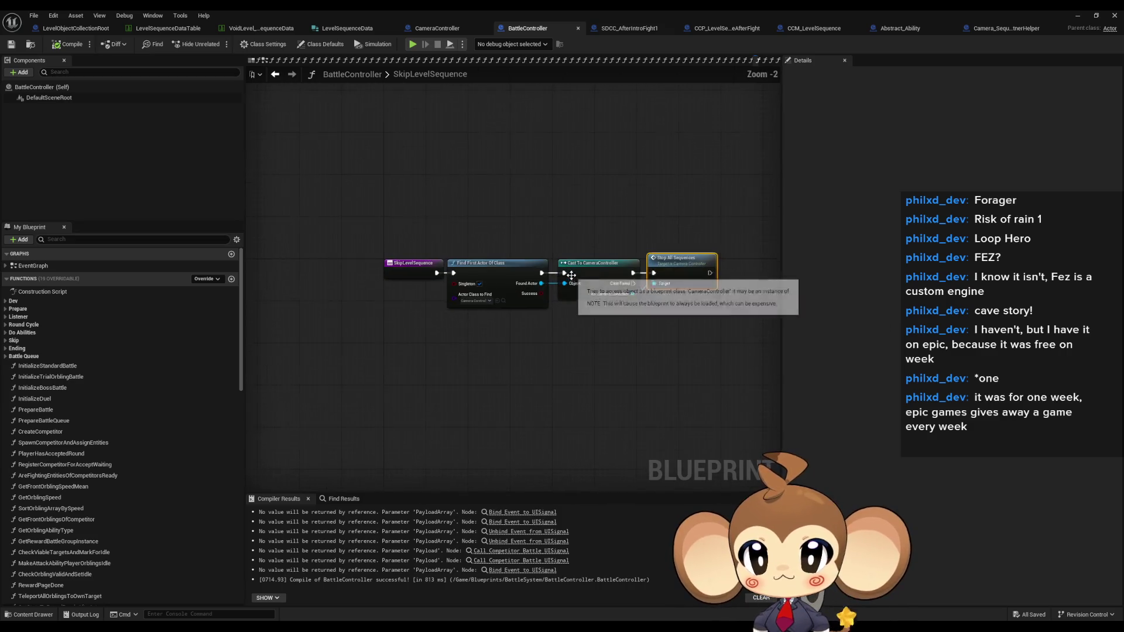
key(alt+Left)
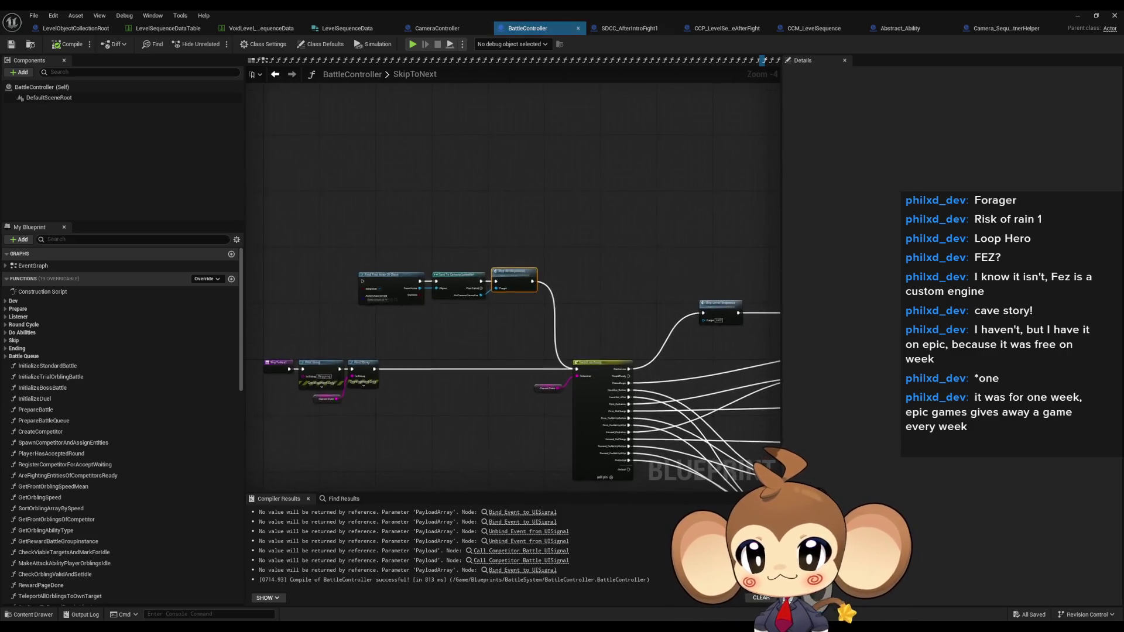
scroll(353, 220, up, 5)
key(Delete)
scroll(588, 345, down, 4)
scroll(620, 325, up, 2)
Open SkipLevelSequence and follow its Stop All Sequences call into CameraController.
mouse_move(262, 219)
mouse_down()
mouse_move(346, 223)
mouse_move(412, 245)
mouse_up()
double_click(413, 245)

### EXERCISE REQUIREMENTS
Every entry above needs to be copied exactly, apart from its pictures.

### RESULT BELOW
key(alt+Left)
scroll(353, 220, up, 5)
key(Delete)
scroll(588, 345, down, 4)
scroll(620, 325, up, 2)
Open SkipLevelSequence and follow its Stop All Sequences call into CameraController.
mouse_move(262, 219)
mouse_down()
mouse_move(346, 223)
mouse_move(412, 245)
mouse_up()
double_click(413, 245)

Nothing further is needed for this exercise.